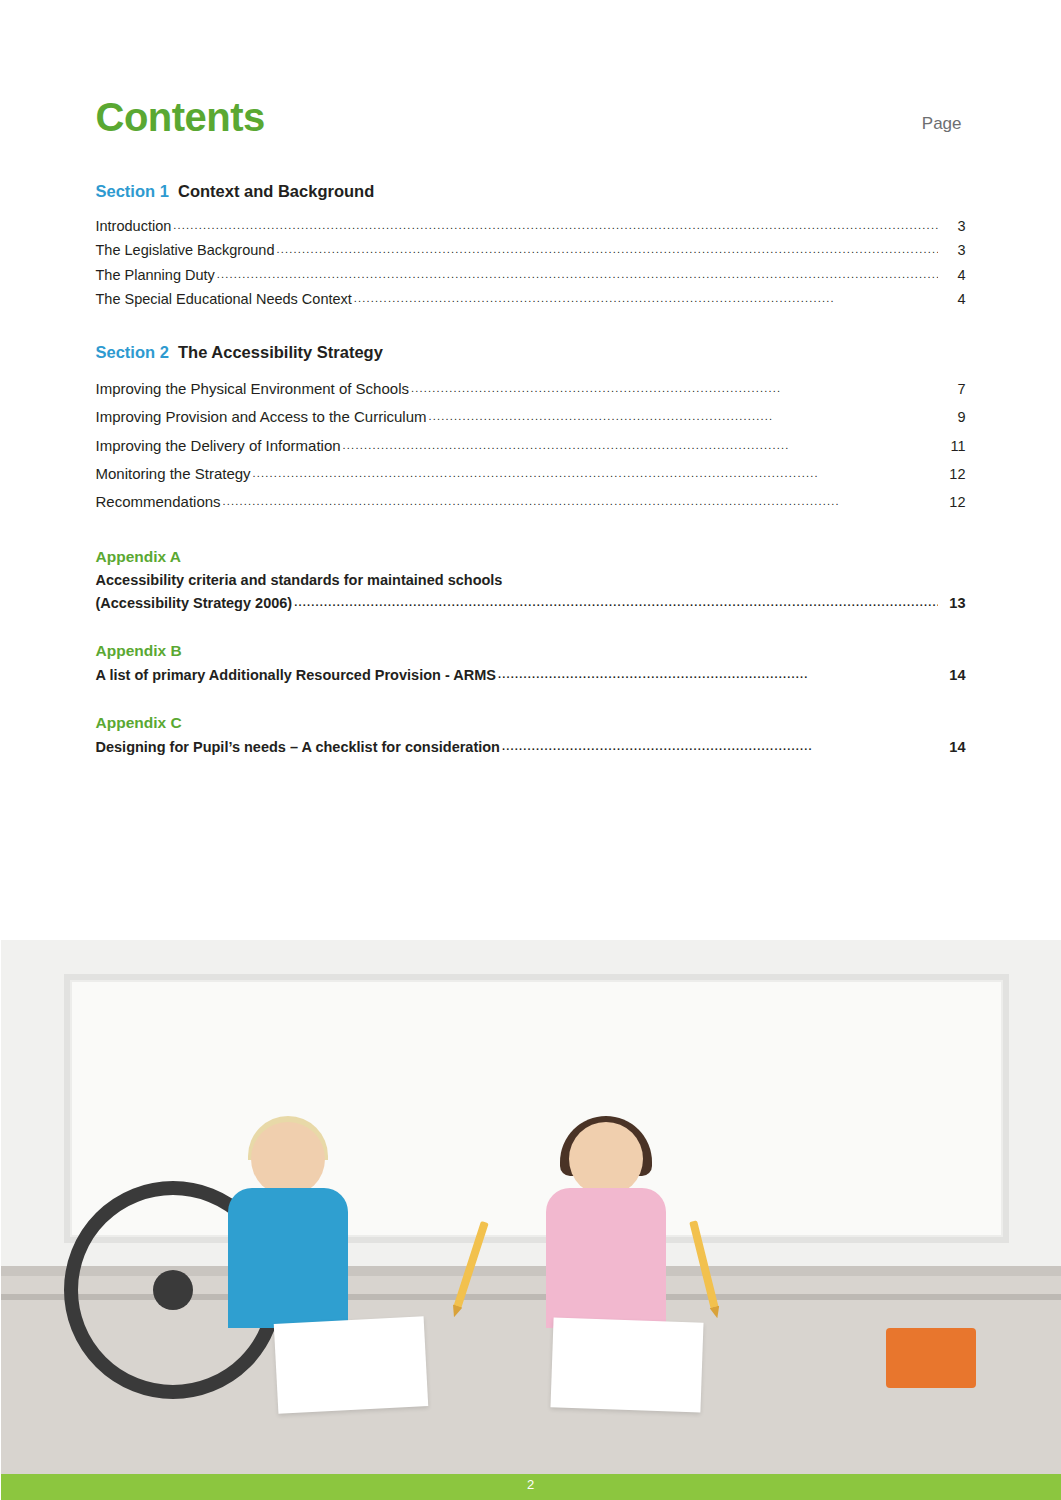Contents
Page
Section 1 Context and Background
Introduction .................................................................................................................................................................................................. 3
The Legislative Background .............................................................................................................................................................. 3
The Planning Duty ................................................................................................................................................................................. 4
The Special Educational Needs Context ................................................................................................................. 4
Section 2 The Accessibility Strategy
Improving the Physical Environment of Schools ....................................................................................... 7
Improving Provision and Access to the Curriculum ................................................................................. 9
Improving the Delivery of Information ......................................................................................................... 11
Monitoring the Strategy ..................................................................................................................................... 12
Recommendations ................................................................................................................................................. 12
Appendix A
Accessibility criteria and standards for maintained schools
(Accessibility Strategy 2006) ......................................................................................................................................................................... 13
Appendix B
A list of primary Additionally Resourced Provision - ARMS ......................................................................... 14
Appendix C
Designing for Pupil’s needs – A checklist for consideration ......................................................................... 14
2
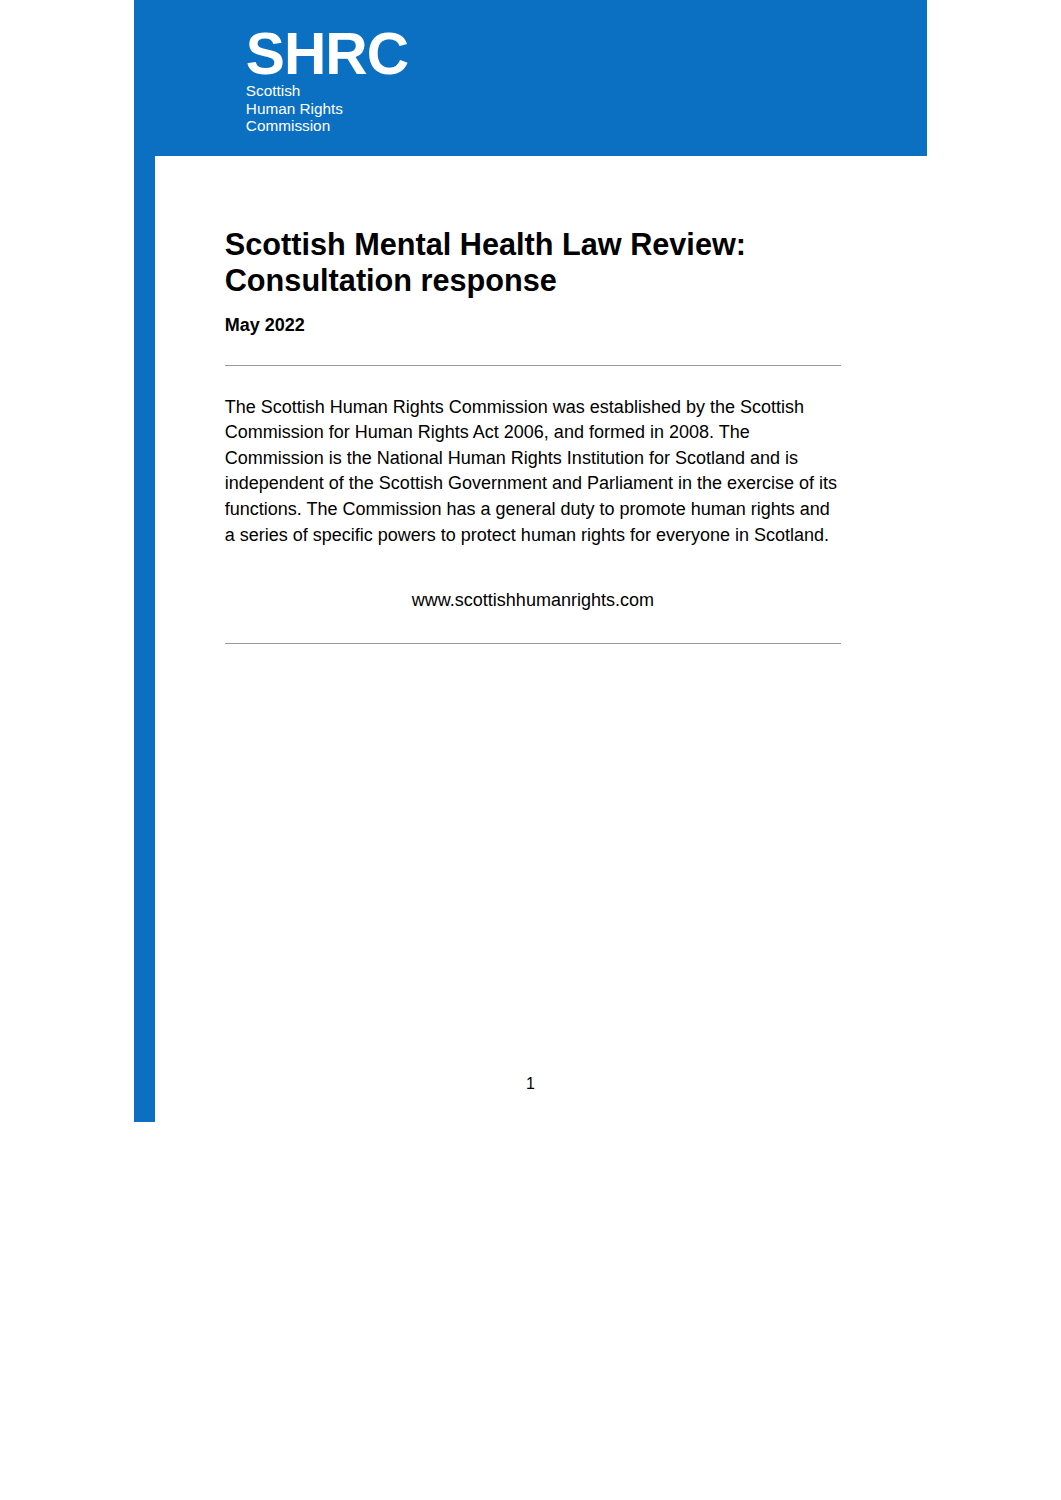SHRC
Scottish
Human Rights
Commission
Scottish Mental Health Law Review:
Consultation response
May 2022
The Scottish Human Rights Commission was established by the Scottish Commission for Human Rights Act 2006, and formed in 2008. The Commission is the National Human Rights Institution for Scotland and is independent of the Scottish Government and Parliament in the exercise of its functions. The Commission has a general duty to promote human rights and a series of specific powers to protect human rights for everyone in Scotland.
www.scottishhumanrights.com
1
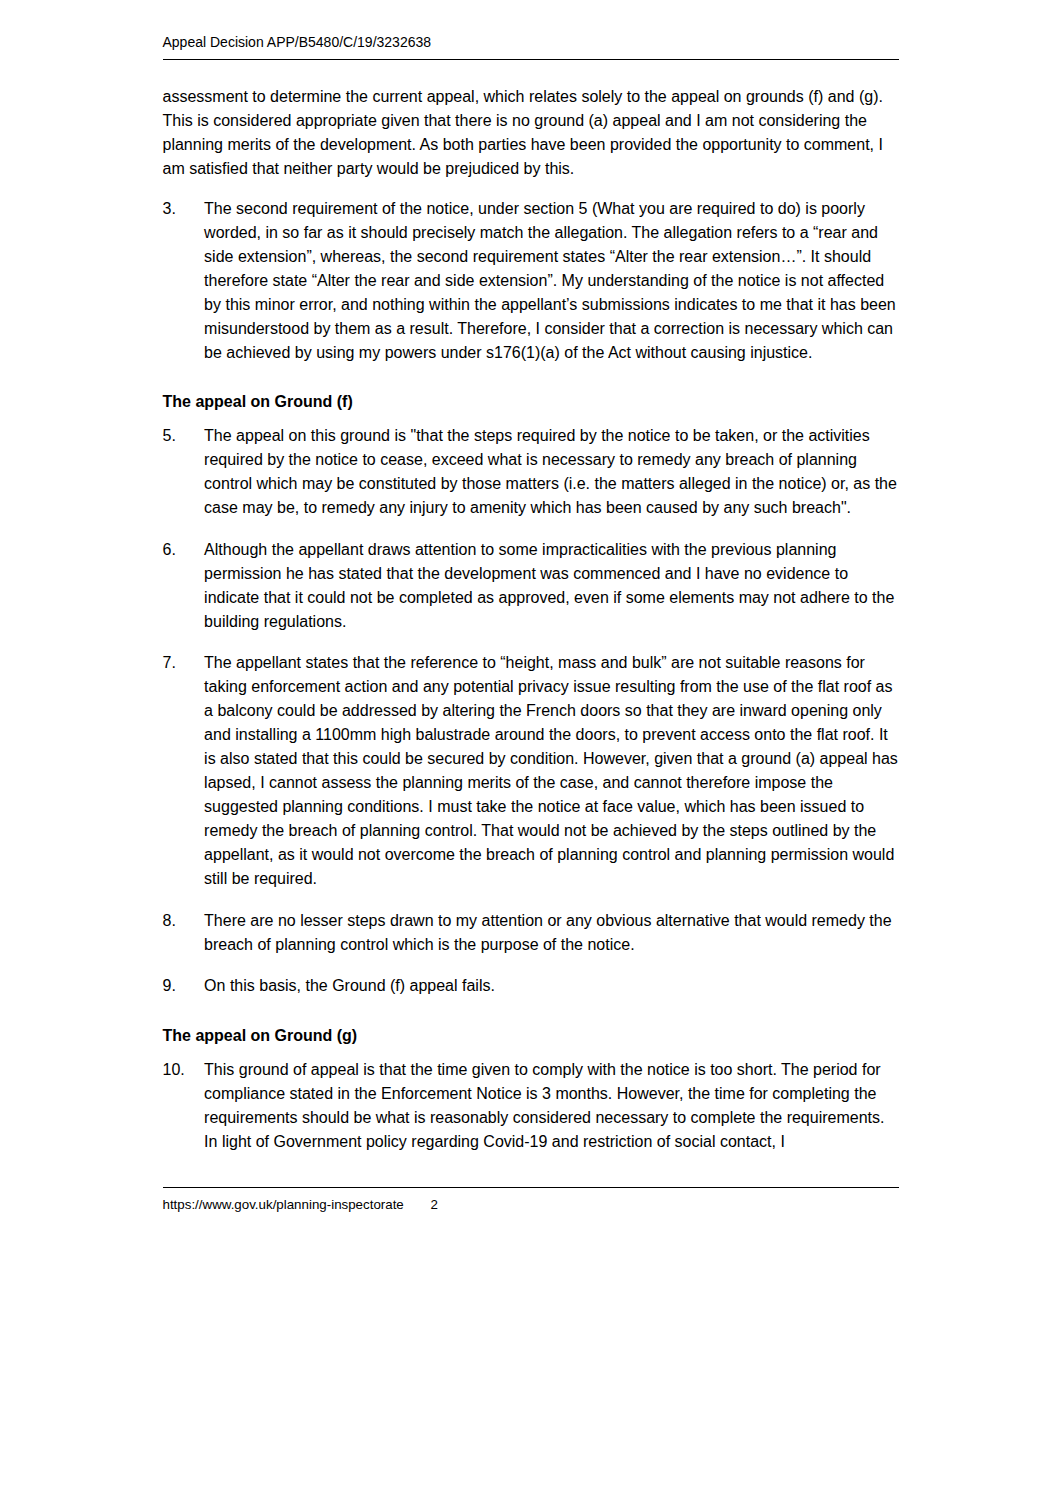Appeal Decision APP/B5480/C/19/3232638
assessment to determine the current appeal, which relates solely to the appeal on grounds (f) and (g). This is considered appropriate given that there is no ground (a) appeal and I am not considering the planning merits of the development. As both parties have been provided the opportunity to comment, I am satisfied that neither party would be prejudiced by this.
The second requirement of the notice, under section 5 (What you are required to do) is poorly worded, in so far as it should precisely match the allegation. The allegation refers to a “rear and side extension”, whereas, the second requirement states “Alter the rear extension…”. It should therefore state “Alter the rear and side extension”. My understanding of the notice is not affected by this minor error, and nothing within the appellant’s submissions indicates to me that it has been misunderstood by them as a result. Therefore, I consider that a correction is necessary which can be achieved by using my powers under s176(1)(a) of the Act without causing injustice.
The appeal on Ground (f)
The appeal on this ground is "that the steps required by the notice to be taken, or the activities required by the notice to cease, exceed what is necessary to remedy any breach of planning control which may be constituted by those matters (i.e. the matters alleged in the notice) or, as the case may be, to remedy any injury to amenity which has been caused by any such breach".
Although the appellant draws attention to some impracticalities with the previous planning permission he has stated that the development was commenced and I have no evidence to indicate that it could not be completed as approved, even if some elements may not adhere to the building regulations.
The appellant states that the reference to “height, mass and bulk” are not suitable reasons for taking enforcement action and any potential privacy issue resulting from the use of the flat roof as a balcony could be addressed by altering the French doors so that they are inward opening only and installing a 1100mm high balustrade around the doors, to prevent access onto the flat roof. It is also stated that this could be secured by condition. However, given that a ground (a) appeal has lapsed, I cannot assess the planning merits of the case, and cannot therefore impose the suggested planning conditions. I must take the notice at face value, which has been issued to remedy the breach of planning control. That would not be achieved by the steps outlined by the appellant, as it would not overcome the breach of planning control and planning permission would still be required.
There are no lesser steps drawn to my attention or any obvious alternative that would remedy the breach of planning control which is the purpose of the notice.
On this basis, the Ground (f) appeal fails.
The appeal on Ground (g)
This ground of appeal is that the time given to comply with the notice is too short. The period for compliance stated in the Enforcement Notice is 3 months. However, the time for completing the requirements should be what is reasonably considered necessary to complete the requirements. In light of Government policy regarding Covid-19 and restriction of social contact, I
https://www.gov.uk/planning-inspectorate 2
☆ ☆ ☆ ☆ ☆
Transcribe the data verbatim. No picture belongs in the result.

▶ _Solution to this task_:
Contents
Page
Section 1 Context and Background
Introduction .................................................................................................................................................................................................. 3
The Legislative Background .............................................................................................................................................................. 3
The Planning Duty ................................................................................................................................................................................. 4
The Special Educational Needs Context ................................................................................................................. 4
Section 2 The Accessibility Strategy
Improving the Physical Environment of Schools ....................................................................................... 7
Improving Provision and Access to the Curriculum ................................................................................. 9
Improving the Delivery of Information ......................................................................................................... 11
Monitoring the Strategy ..................................................................................................................................... 12
Recommendations ................................................................................................................................................. 12
Appendix A
Accessibility criteria and standards for maintained schools
(Accessibility Strategy 2006) ......................................................................................................................................................................... 13
Appendix B
A list of primary Additionally Resourced Provision - ARMS ......................................................................... 14
Appendix C
Designing for Pupil’s needs – A checklist for consideration ......................................................................... 14
2
SHRC
Scottish
Human Rights
Commission
Scottish Mental Health Law Review:
Consultation response
May 2022
The Scottish Human Rights Commission was established by the Scottish Commission for Human Rights Act 2006, and formed in 2008. The Commission is the National Human Rights Institution for Scotland and is independent of the Scottish Government and Parliament in the exercise of its functions. The Commission has a general duty to promote human rights and a series of specific powers to protect human rights for everyone in Scotland.
www.scottishhumanrights.com
1
Appeal Decision APP/B5480/C/19/3232638
assessment to determine the current appeal, which relates solely to the appeal on grounds (f) and (g). This is considered appropriate given that there is no ground (a) appeal and I am not considering the planning merits of the development. As both parties have been provided the opportunity to comment, I am satisfied that neither party would be prejudiced by this.
The second requirement of the notice, under section 5 (What you are required to do) is poorly worded, in so far as it should precisely match the allegation. The allegation refers to a “rear and side extension”, whereas, the second requirement states “Alter the rear extension…”. It should therefore state “Alter the rear and side extension”. My understanding of the notice is not affected by this minor error, and nothing within the appellant’s submissions indicates to me that it has been misunderstood by them as a result. Therefore, I consider that a correction is necessary which can be achieved by using my powers under s176(1)(a) of the Act without causing injustice.
The appeal on Ground (f)
The appeal on this ground is "that the steps required by the notice to be taken, or the activities required by the notice to cease, exceed what is necessary to remedy any breach of planning control which may be constituted by those matters (i.e. the matters alleged in the notice) or, as the case may be, to remedy any injury to amenity which has been caused by any such breach".
Although the appellant draws attention to some impracticalities with the previous planning permission he has stated that the development was commenced and I have no evidence to indicate that it could not be completed as approved, even if some elements may not adhere to the building regulations.
The appellant states that the reference to “height, mass and bulk” are not suitable reasons for taking enforcement action and any potential privacy issue resulting from the use of the flat roof as a balcony could be addressed by altering the French doors so that they are inward opening only and installing a 1100mm high balustrade around the doors, to prevent access onto the flat roof. It is also stated that this could be secured by condition. However, given that a ground (a) appeal has lapsed, I cannot assess the planning merits of the case, and cannot therefore impose the suggested planning conditions. I must take the notice at face value, which has been issued to remedy the breach of planning control. That would not be achieved by the steps outlined by the appellant, as it would not overcome the breach of planning control and planning permission would still be required.
There are no lesser steps drawn to my attention or any obvious alternative that would remedy the breach of planning control which is the purpose of the notice.
On this basis, the Ground (f) appeal fails.
The appeal on Ground (g)
This ground of appeal is that the time given to comply with the notice is too short. The period for compliance stated in the Enforcement Notice is 3 months. However, the time for completing the requirements should be what is reasonably considered necessary to complete the requirements. In light of Government policy regarding Covid-19 and restriction of social contact, I
https://www.gov.uk/planning-inspectorate 2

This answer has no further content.